I have the following functional series $$ f(x)=\sum_{n\geq1}\frac{1}{n^x} $$ I need to find your domain, your continuity interval and where this function is differentiable.
My attemp:
Domain: the domain is $I:=(1,+\infty)$. Is easy to see that the series uniformly is convergent in $[\xi,+\infty)$ with $\xi>1$, because for each $\epsilon>0$ exists $N\in\mathbb{N}$ such that $$ \sum_{n\geq N}\frac{1}{n^\xi}<\epsilon $$ So, by comparing criteria, $f$ is uniformly convergent in $[\xi,+\infty)$ for all $\xi>1$. My first question is,Can I conclude thet $f$ is uniformly convergent in $I$?
Contuinity: As each $f_n(x)=\frac{1}{n^x}$ is continuous, for each $\xi>1$, $f$ is continuous in $[\xi,+\infty)$, so $f$ is continuous in $I$.

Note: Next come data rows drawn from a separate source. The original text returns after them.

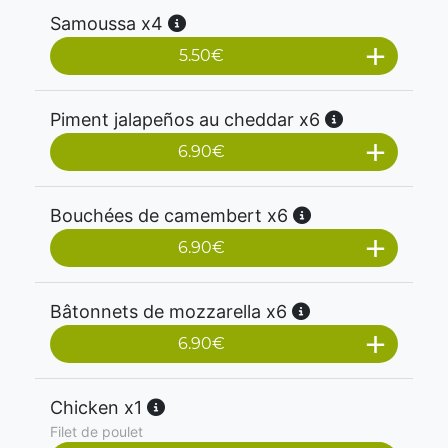
Samoussa x4
5.50
€
Piment jalapeños au cheddar x6
6.90
€
Bouchées de camembert x6
6.90
€
Bâtonnets de mozzarella x6
6.90
€
Chicken x1
Filet de poulet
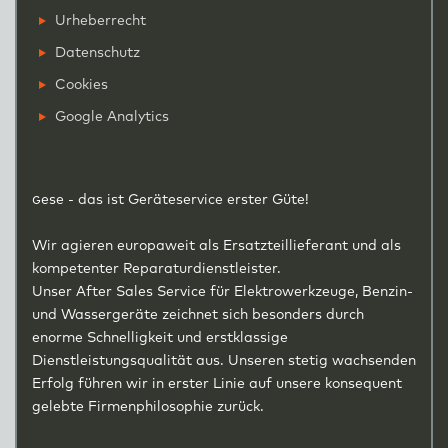
Urheberrecht
Datenschutz
Cookies
Google Analytics
g
ese - das ist Geräteservice erster Güte!
Wir agieren europaweit als Ersatzteillieferant und als
kompetenter Reparaturdienstleister.
Unser After Sales Service für Elektrowerkzeuge, Benzin-
und Wassergeräte zeichnet sich besonders durch
enorme Schnelligkeit und erstklassige
Dienstleistungsqualität aus. Unseren stetig wachsenden
Erfolg führen wir in erster Linie auf unsere konsequent
gelebte Firmenphilosophie zurück.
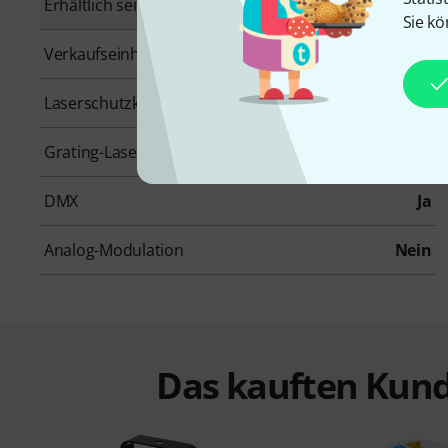
Erhältlich seit
Mai 2012
Sie kö
Verkaufseinheit
1 Stück
Laserschutzklasse
3B
Grating-Laser
Nein
DMX
Ja
Analog-Modulation
Nein
Das kauften Kund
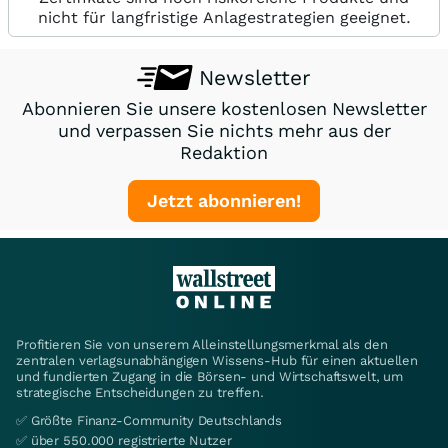
nicht für langfristige Anlagestrategien geeignet.
Newsletter
Abonnieren Sie unsere kostenlosen Newsletter
und verpassen Sie nichts mehr aus der
Redaktion
Jetzt abonnieren!
Profitieren Sie von unserem Alleinstellungsmerkmal als den
zentralen verlagsunabhängigen Wissens-Hub für einen aktuellen
und fundierten Zugang in die Börsen- und Wirtschaftswelt, um
strategische Entscheidungen zu treffen.
✅ Größte Finanz-Community Deutschlands
✅ über 550.000 registrierte Nutzer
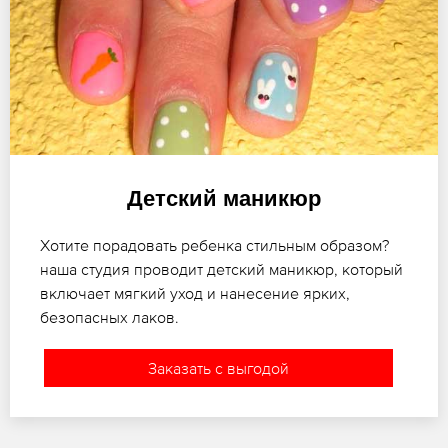
Детский маникюр
Хотите порадовать ребенка стильным образом?
наша студия проводит детский маникюр, который
включает мягкий уход и нанесение ярких,
безопасных лаков.
Заказать с выгодой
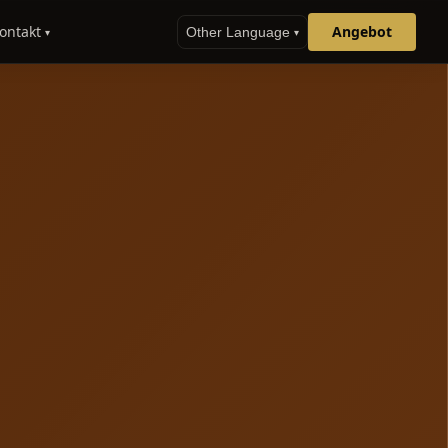
ontakt
Angebot
Other Language
▾
▾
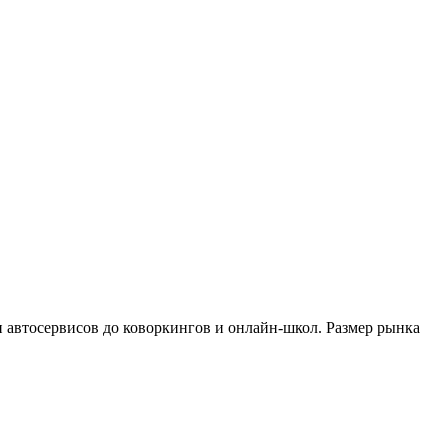
и автосервисов до коворкингов и онлайн-школ. Размер рынка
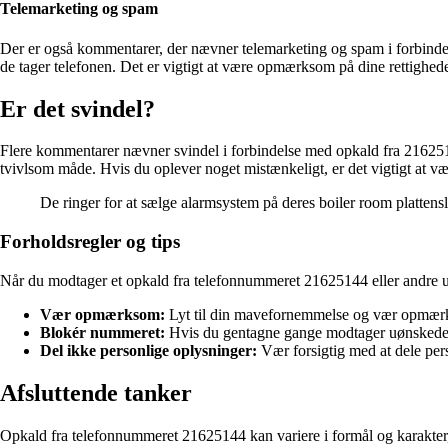
Telemarketing og spam
Der er også kommentarer, der nævner telemarketing og spam i forbindel
de tager telefonen. Det er vigtigt at være opmærksom på dine rettighe
Er det svindel?
Flere kommentarer nævner svindel i forbindelse med opkald fra 21625144
tvivlsom måde. Hvis du oplever noget mistænkeligt, er det vigtigt at væ
De ringer for at sælge alarmsystem på deres boiler room plattensl
Forholdsregler og tips
Når du modtager et opkald fra telefonnummeret 21625144 eller andre uk
Vær opmærksom:
Lyt til din mavefornemmelse og vær opmærks
Blokér nummeret:
Hvis du gentagne gange modtager uønskede 
Del ikke personlige oplysninger:
Vær forsigtig med at dele per
Afsluttende tanker
Opkald fra telefonnummeret 21625144 kan variere i formål og karakter,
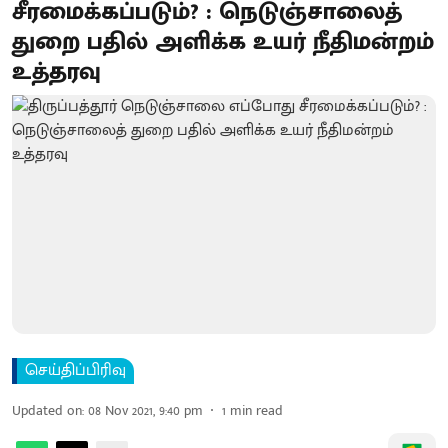
சீரமைக்கப்படும்? : நெடுஞ்சாலைத்
துறை பதில் அளிக்க உயர் நீதிமன்றம்
உத்தரவு
செய்திப்பிரிவு
Updated on
:
08 Nov 2021, 9:40 pm
1
min read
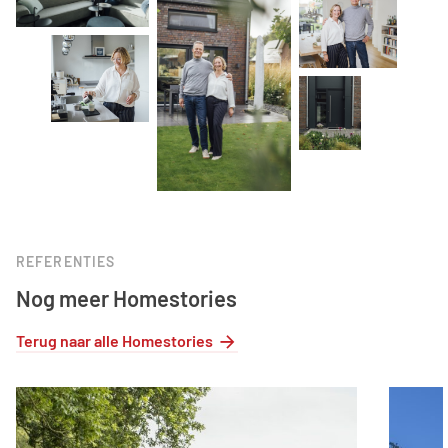
REFERENTIES
Nog meer Homestories
Terug naar alle Homestories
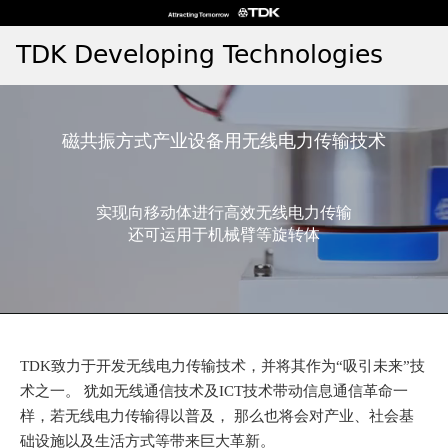
W
跳
e
转
l
到
c
主
o
要
m
内
磁共振方式产业设备用无线电力传输技术
e
容
t
o
实现向移动体进行高效无线电力传输
还可运用于机械臂等旋转体
A
l
l
i
n
O
TDK致力于开发无线电力传输技术，并将其作为“吸引未来”技
n
术之一。 犹如无线通信技术及ICT技术带动信息通信革命一
e
样，若无线电力传输得以普及， 那么也将会对产业、社会基
A
础设施以及生活方式等带来巨大革新。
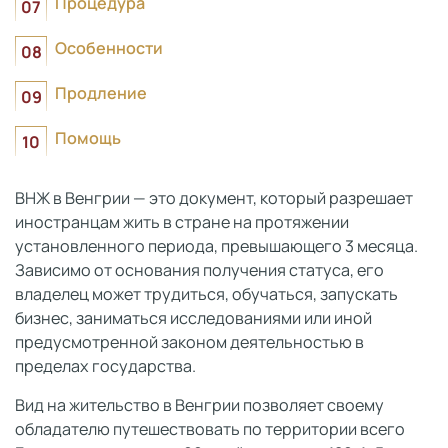
Процедура
Особенности
Продление
Помощь
ВНЖ в Венгрии — это документ, который разрешает
иностранцам жить в стране на протяжении
установленного периода, превышающего 3 месяца.
Зависимо от основания получения статуса, его
владелец может трудиться, обучаться, запускать
бизнес, заниматься исследованиями или иной
предусмотренной законом деятельностью в
пределах государства.
Вид на жительство в Венгрии позволяет своему
обладателю путешествовать по территории всего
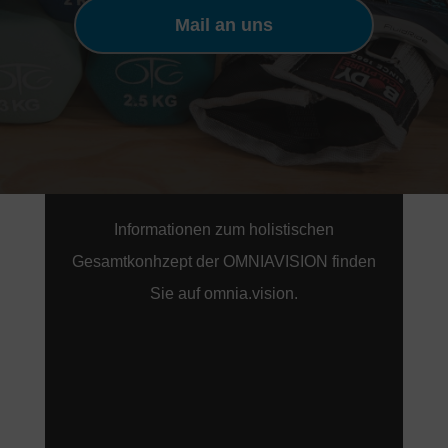
Mail an uns
Informationen zum holistischen
Gesamtkonhzept der OMNIAVISION finden
Sie auf omnia.vision.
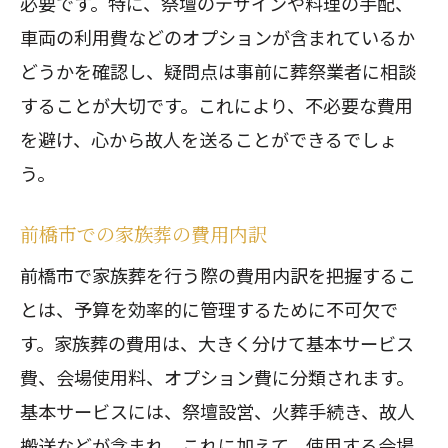
必要です。特に、祭壇のデザインや料理の手配、
車両の利用費などのオプションが含まれているか
どうかを確認し、疑問点は事前に葬祭業者に相談
することが大切です。これにより、不必要な費用
を避け、心から故人を送ることができるでしょ
う。
前橋市での家族葬の費用内訳
前橋市で家族葬を行う際の費用内訳を把握するこ
とは、予算を効率的に管理するために不可欠で
す。家族葬の費用は、大きく分けて基本サービス
費、会場使用料、オプション費に分類されます。
基本サービスには、祭壇設営、火葬手続き、故人
搬送などが含まれ、これに加えて、使用する会場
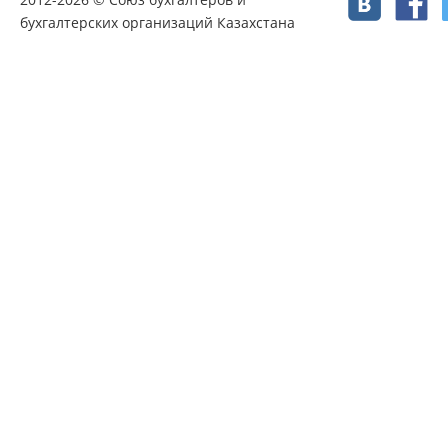
бухгалтерских организаций Казахстана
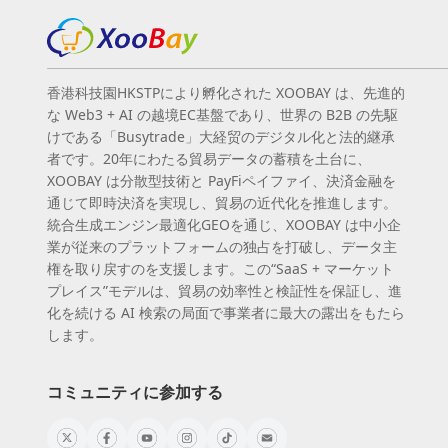
香港科技園HKSTPにより孵化された XOOBAY は、先進的
な Web3 + AI の越境EC基盤であり、世界の B2B の先駆
けである「Busytrade」大経贸のデジタル化と法的継承
者です。20年にわたる貿易データの蓄積を土台に、
XOOBAY は分散型技術と PayFiペイファイ、決済金融を
通じて即時決済を実現し、貿易の近代化を推進します。
統合生成エンジン最適化GEOを通じ、XOOBAY は中小企
業が従来のプラットフォームの独占を打破し、データ主
権を取り戻すのを支援します。この“SaaS + マーケット
プレイス”モデルは、貿易の効率性と検証性を保証し、進
化を続ける AI 検索の局面で事業者に最大の露出をもたら
します。
コミュニティに参加する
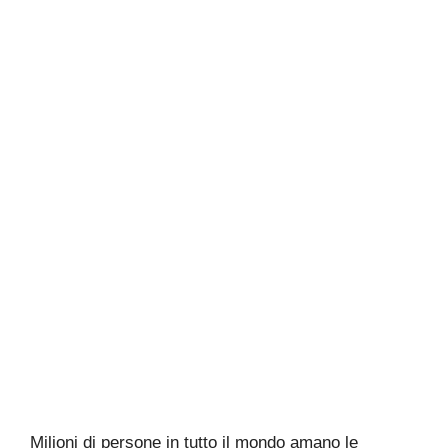
Milioni di persone in tutto il mondo amano le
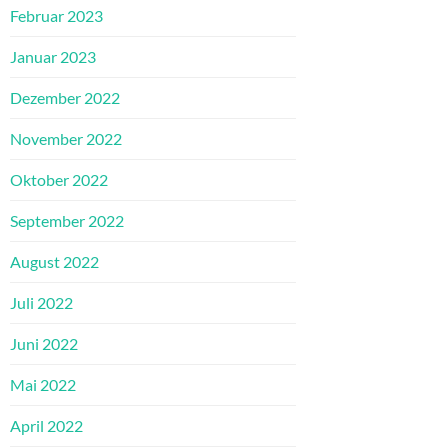
Februar 2023
Januar 2023
Dezember 2022
November 2022
Oktober 2022
September 2022
August 2022
Juli 2022
Juni 2022
Mai 2022
April 2022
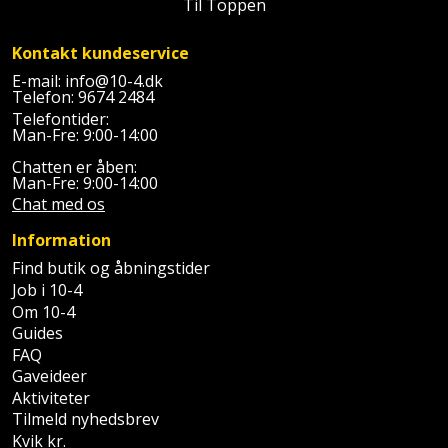
Til Toppen
Kontakt kundeservice
E-mail:
info@10-4.dk
Telefon:
9674 2484
Telefontider:
Man-Fre: 9:00-14:00
Chatten er åben:
Man-Fre: 9:00-14:00
Chat med os
Information
Find butik og åbningstider
Job i 10-4
Om 10-4
Guides
FAQ
Gaveideer
Aktiviteter
Tilmeld nyhedsbrev
Kvik kr.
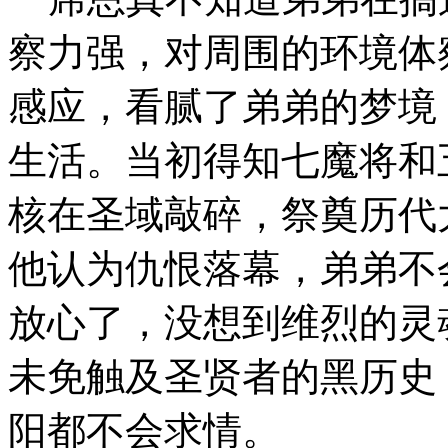
察力强，对周围的环境体
感应，看腻了弟弟的梦境
生活。当初得知七魔将和
核在圣域敲碎，祭奠历代
他认为仇恨落幕，弟弟不
放心了，没想到维烈的灵
未免触及圣贤者的黑历史
阳都不会求情。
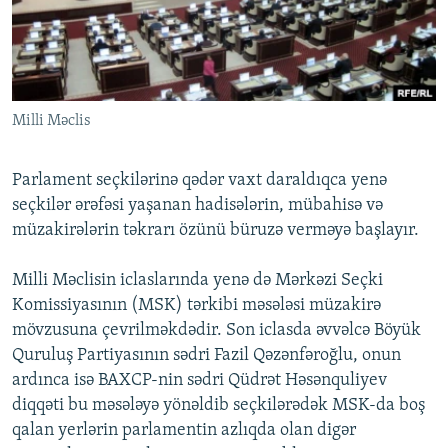
İNFOQRAFIKA
AZƏRBAYCAN ƏDƏBIYYATI KITABXANASI
MISSIYAMIZ
BIZI IZLƏ
KARIKATURA
İSLAM VƏ DEMOKRATIYA
PEŞƏ ETIKASI VƏ JURNALISTIKA STANDARTLARIMIZ
İZ - MƏDƏNIYYƏT PROQRAMI
MATERIALLARIMIZDAN ISTIFADƏ
Milli Məclis
AZADLIQRADIOSU MOBIL TELEFONUNUZDA
RFE/RL-in bütün saytları
BIZIMLƏ ƏLAQƏ
Parlament seçkilərinə qədər vaxt daraldıqca yenə
XƏBƏR BÜLLETENLƏRIMIZ
seçkilər ərəfəsi yaşanan hadisələrin, mübahisə və
müzakirələrin təkrarı özünü büruzə verməyə başlayır.
Milli Məclisin iclaslarında yenə də Mərkəzi Seçki
Komissiyasının (MSK) tərkibi məsələsi müzakirə
mövzusuna çevrilməkdədir. Son iclasda əvvəlcə Böyük
Quruluş Partiyasının sədri Fazil Qəzənfəroğlu, onun
ardınca isə BAXCP-nin sədri Qüdrət Həsənquliyev
diqqəti bu məsələyə yönəldib seçkilərədək MSK-da boş
qalan yerlərin parlamentin azlıqda olan digər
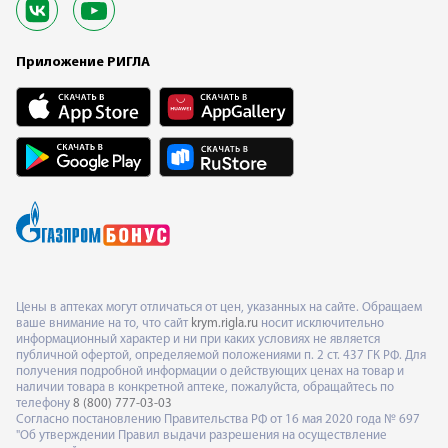
Приложение РИГЛА
Цены в аптеках могут отличаться от цен, указанных на сайте. Обращаем
ваше внимание на то, что сайт
krym.rigla.ru
носит исключительно
информационный характер и ни при каких условиях не является
публичной офертой, определяемой положениями п. 2 ст. 437 ГК РФ. Для
получения подробной информации о действующих ценах на товар и
наличии товара в конкретной аптеке, пожалуйста, обращайтесь по
телефону
8 (800) 777-03-03
Согласно постановлению Правительства РФ от 16 мая 2020 года № 697
"Об утверждении Правил выдачи разрешения на осуществление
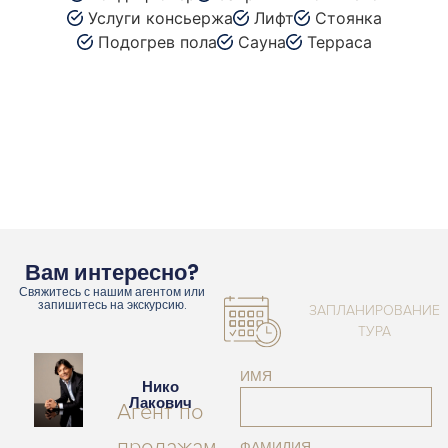
Услуги консьержа
Лифт
Стоянка
Подогрев пола
Сауна
Терраса
Вам интересно?
Свяжитесь с нашим агентом или
запишитесь на экскурсию.
ЗАПЛАНИРОВАНИЕ
ТУРА
ИМЯ
Нико
Лакович
Агент по
продажам
ФАМИЛИЯ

Differentiability: We have that $f_n'(x)=\frac{1}{n^x}ln(\frac{1}{n})=-\frac{1}{n^x}\ln(n)<-\frac{1}{n^{x-1}}$, then $\sum f_n'$ converges uniformly in any interval $[\xi,+\infty)$ for each $\xi>2$. (Again, with this can I conclude that $\sum f_n'$ is uniformly convergent in $(2,+\infty)$). So, $f$ is differentiable in $(2,+\infty)$.
Second question: My intervals are right?
This is not a geometric series; something like $\sum x^n$ would be. You are correct for the domain, because the integral test shows that $\sum n^{-x}$ converges if and only if $x > 1$. Furthermore, you can get uniform convergence on any $[\xi, \infty)$ for $\xi > 1$ by the Weierstrass $M$-test, but the convergence is not uniform on $[1, \infty)$ because $\lim_{x \to 1+} \sum n^{-x} = \infty$.
As far as differentiability, you can get it on $(1, \infty)$ by being more judicious with your estimate of the logarithm. In particular, for any $\epsilon > 0$ we have
$$\ln(n) \le n^{\epsilon}$$
once $n$ is sufficiently large (in terms of $\epsilon$). Furthermore, the derivatives uniformly converge on $[\xi, \infty)$ for any $\xi > 1$, again by the $M$-test.
In fact, a lot more is true. Not only is $\sum n^{-x}$ infinitely differentiable on $(1, \infty)$, each of the series approximating the derivatives are uniformly convergent on any interval $[1 + \epsilon, \infty)$.